Nets look for another big performance at home vs. Raptors

May 4, 2007 - 5:56 PM By PA SportsTicker

So far, Continental Airlines Arena has been a house of pleasure for the New Jersey Nets. They will try to use that success to catapult into the Eastern Conference semifinals on Friday.

Although it failed to close out the series in a 98-96 loss to the Toronto Raptors in Game Five, New Jersey had two days off to regroup as it seeks to advance past the first round for the second straight year.

The odds of that happening appear pretty good after the way the Nets played in their previous two home games in the series.

New Jersey never trailed and led by as many as 21 points in a 102-89 victory in Game Three last Friday. Jason Kidd posted a franchise-record 19 assists en route to a triple-double and Vince Carter scored 37 points.

Although Toronto had a day off to deal with that loss, it could do even less, trailing by as many as 33 points in absorbing a 102-81 setback in Game Four.

Despite the stellar play here, Nets coach Lawrence Frank knows that avoiding a big hole that his team experienced in Game Five is a key.

"Good starts are important but if you don't get off to a good start, there is no reason to panic," he said. "The biggest thing we did (on Tuesday night) is we buried such a deep hole getting down 20. That makes your margin for error a whole lot less. It's a 48-minute game.

The pair of rough setbacks continued a tough stretch for the Raptors, who have dropped their last eight road playoff games, dating to May 6, 2001.

Game Six will not be any easier for Toronto, which is dealing with injuries to point guards T.J. Ford and backup Jose Calderon.

Ford, who is bothered by neck and shoulder pain after colliding with Carter on Tuesday, played just six minutes in Game Five. Calderon picked up the slack, scoring a career-high 25 points before spraining his ankle in the closing moments.

If neither player is available, the Raptors would have to go with either Darrick Martin or Juan Dixon, who have combined to score just 17 points in the series.

"You prepare for all those guys," Frank said. "We know they are all capable. Ford and Calderon have had great series. Juan Dixon is a very good player; he has had some great games in the past.

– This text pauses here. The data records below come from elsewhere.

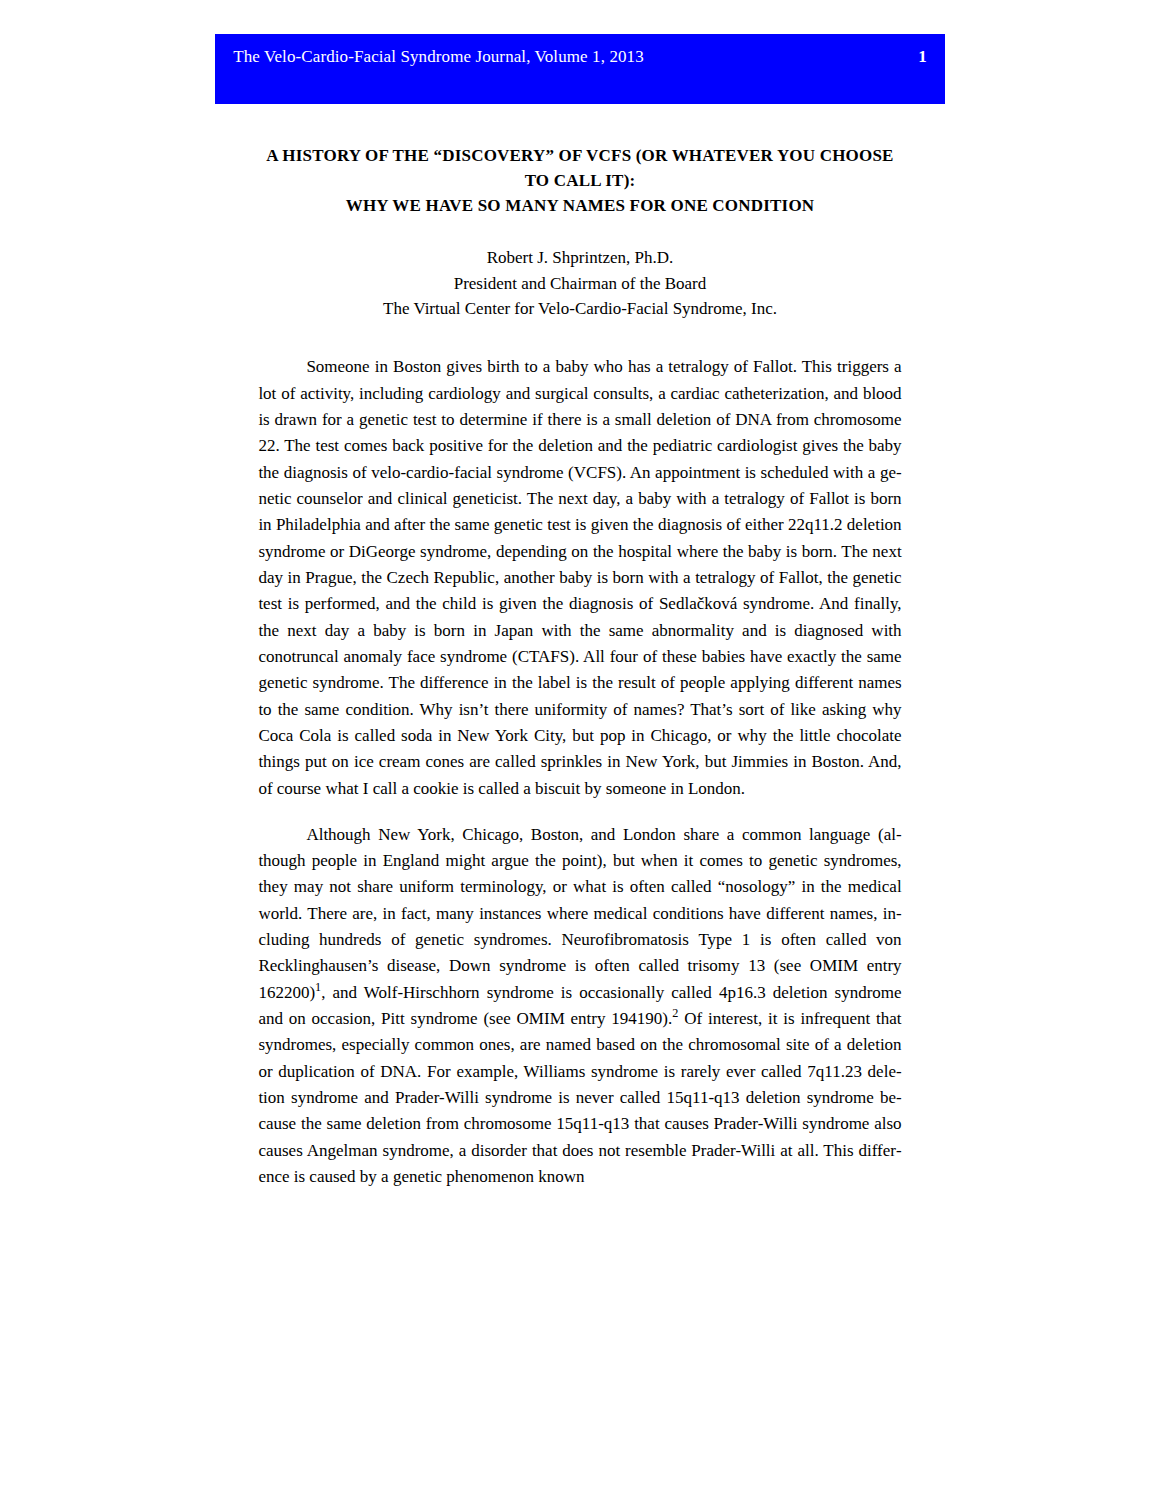The Velo-Cardio-Facial Syndrome Journal, Volume 1, 2013 1
A HISTORY OF THE “DISCOVERY” OF VCFS (OR WHATEVER YOU CHOOSE TO CALL IT):
WHY WE HAVE SO MANY NAMES FOR ONE CONDITION
Robert J. Shprintzen, Ph.D.
President and Chairman of the Board
The Virtual Center for Velo-Cardio-Facial Syndrome, Inc.
Someone in Boston gives birth to a baby who has a tetralogy of Fallot. This triggers a lot of activity, including cardiology and surgical consults, a cardiac catheterization, and blood is drawn for a genetic test to determine if there is a small deletion of DNA from chromosome 22. The test comes back positive for the deletion and the pediatric cardiologist gives the baby the diagnosis of velo-cardio-facial syndrome (VCFS). An appointment is scheduled with a genetic counselor and clinical geneticist. The next day, a baby with a tetralogy of Fallot is born in Philadelphia and after the same genetic test is given the diagnosis of either 22q11.2 deletion syndrome or DiGeorge syndrome, depending on the hospital where the baby is born. The next day in Prague, the Czech Republic, another baby is born with a tetralogy of Fallot, the genetic test is performed, and the child is given the diagnosis of Sedlačková syndrome. And finally, the next day a baby is born in Japan with the same abnormality and is diagnosed with conotruncal anomaly face syndrome (CTAFS). All four of these babies have exactly the same genetic syndrome. The difference in the label is the result of people applying different names to the same condition. Why isn’t there uniformity of names? That’s sort of like asking why Coca Cola is called soda in New York City, but pop in Chicago, or why the little chocolate things put on ice cream cones are called sprinkles in New York, but Jimmies in Boston. And, of course what I call a cookie is called a biscuit by someone in London.
Although New York, Chicago, Boston, and London share a common language (although people in England might argue the point), but when it comes to genetic syndromes, they may not share uniform terminology, or what is often called “nosology” in the medical world. There are, in fact, many instances where medical conditions have different names, including hundreds of genetic syndromes. Neurofibromatosis Type 1 is often called von Recklinghausen’s disease, Down syndrome is often called trisomy 13 (see OMIM entry 162200)1, and Wolf-Hirschhorn syndrome is occasionally called 4p16.3 deletion syndrome and on occasion, Pitt syndrome (see OMIM entry 194190).2 Of interest, it is infrequent that syndromes, especially common ones, are named based on the chromosomal site of a deletion or duplication of DNA. For example, Williams syndrome is rarely ever called 7q11.23 deletion syndrome and Prader-Willi syndrome is never called 15q11-q13 deletion syndrome because the same deletion from chromosome 15q11-q13 that causes Prader-Willi syndrome also causes Angelman syndrome, a disorder that does not resemble Prader-Willi at all. This difference is caused by a genetic phenomenon known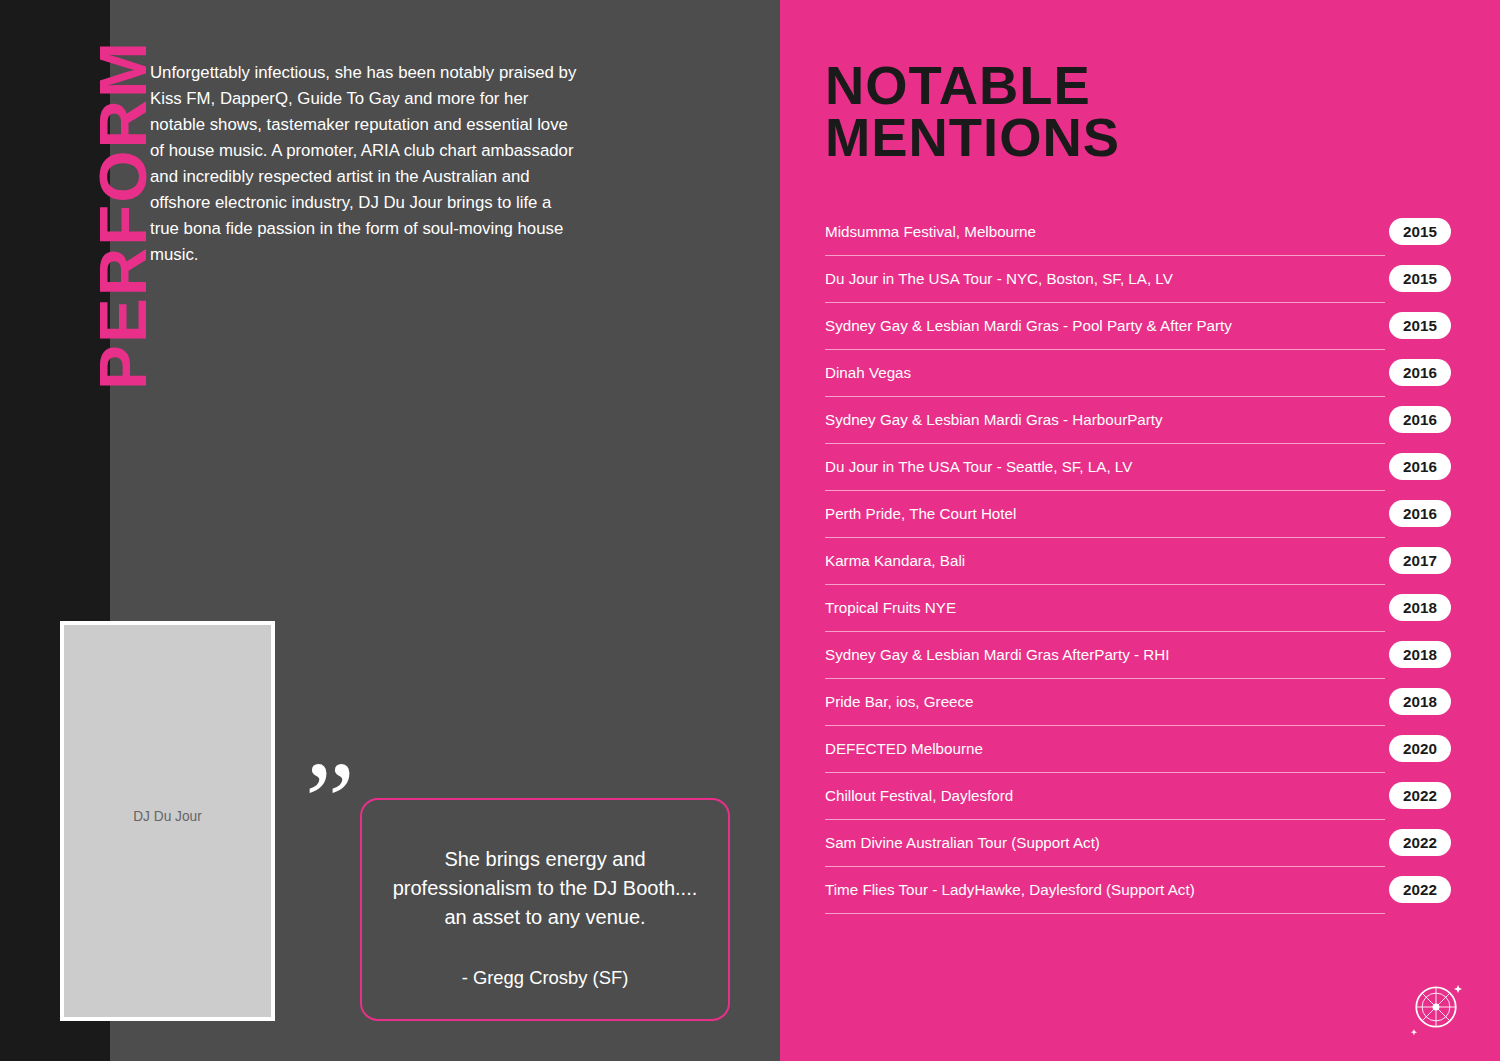PERFORM
Unforgettably infectious, she has been notably praised by Kiss FM, DapperQ, Guide To Gay and more for her notable shows, tastemaker reputation and essential love of house music. A promoter, ARIA club chart ambassador and incredibly respected artist in the Australian and offshore electronic industry, DJ Du Jour brings to life a true bona fide passion in the form of soul-moving house music.
”
She brings energy and professionalism to the DJ Booth.... an asset to any venue.
- Gregg Crosby (SF)
Notable
Mentions
| Midsumma Festival, Melbourne | 2015 |
| Du Jour in The USA Tour - NYC, Boston, SF, LA, LV | 2015 |
| Sydney Gay & Lesbian Mardi Gras - Pool Party & After Party | 2015 |
| Dinah Vegas | 2016 |
| Sydney Gay & Lesbian Mardi Gras - HarbourParty | 2016 |
| Du Jour in The USA Tour - Seattle, SF, LA, LV | 2016 |
| Perth Pride, The Court Hotel | 2016 |
| Karma Kandara, Bali | 2017 |
| Tropical Fruits NYE | 2018 |
| Sydney Gay & Lesbian Mardi Gras AfterParty - RHI | 2018 |
| Pride Bar, ios, Greece | 2018 |
| DEFECTED Melbourne | 2020 |
| Chillout Festival, Daylesford | 2022 |
| Sam Divine Australian Tour (Support Act) | 2022 |
| Time Flies Tour - LadyHawke, Daylesford (Support Act) | 2022 |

Darrick Martin is a very good player who has proven himself in this league."

"Any team can be dangerous in the playoffs, regardless of if they are healthy or not," said Carter, who is averaging 25.8 points in the series.

With another home win, New Jersey would advance to face the Cleveland Cavaliers, who have spent the last three days resting after sweeping its opening-round series with the Washington Wizards.

On Thursday, the Golden State Warriors closed their improbable upset of the top-seeded Dallas Mavericks with a 111-86 victory.

Stephen Jackson scored 33 points, including a career-high seven 3-pointers, and a hobbling Baron Davis collected 20 points, 10 rebounds and six assists as the Warriors became the first eighth-seeded team to topple a No. 1 in a best-of-seven series. Denver topped Seattle in 1994 and New York eliminated Miami in 1999 in the old best-of-five format.

After starting the season with four straight losses, Dallas went on to win a franchise-record 67 games en route to the league's best record - tied for sixth-best in NBA history - and home-court advantage throughout the playoffs.

Along with Miami getting swept by Chicago earlier this week, Dallas's loss marked the first time since 1957 that both NBA finalists from the previous season did not make it past the opening round.

In the only other ongoing first-round series, Carlos Boozer scored 22 points and Mehmet Okur added 14 of his 19 in the second half for the Jazz, who captured a 94-82 victory over the Houston Rockets to force a Game Seven on Saturday.

Each team has won three games on its home court.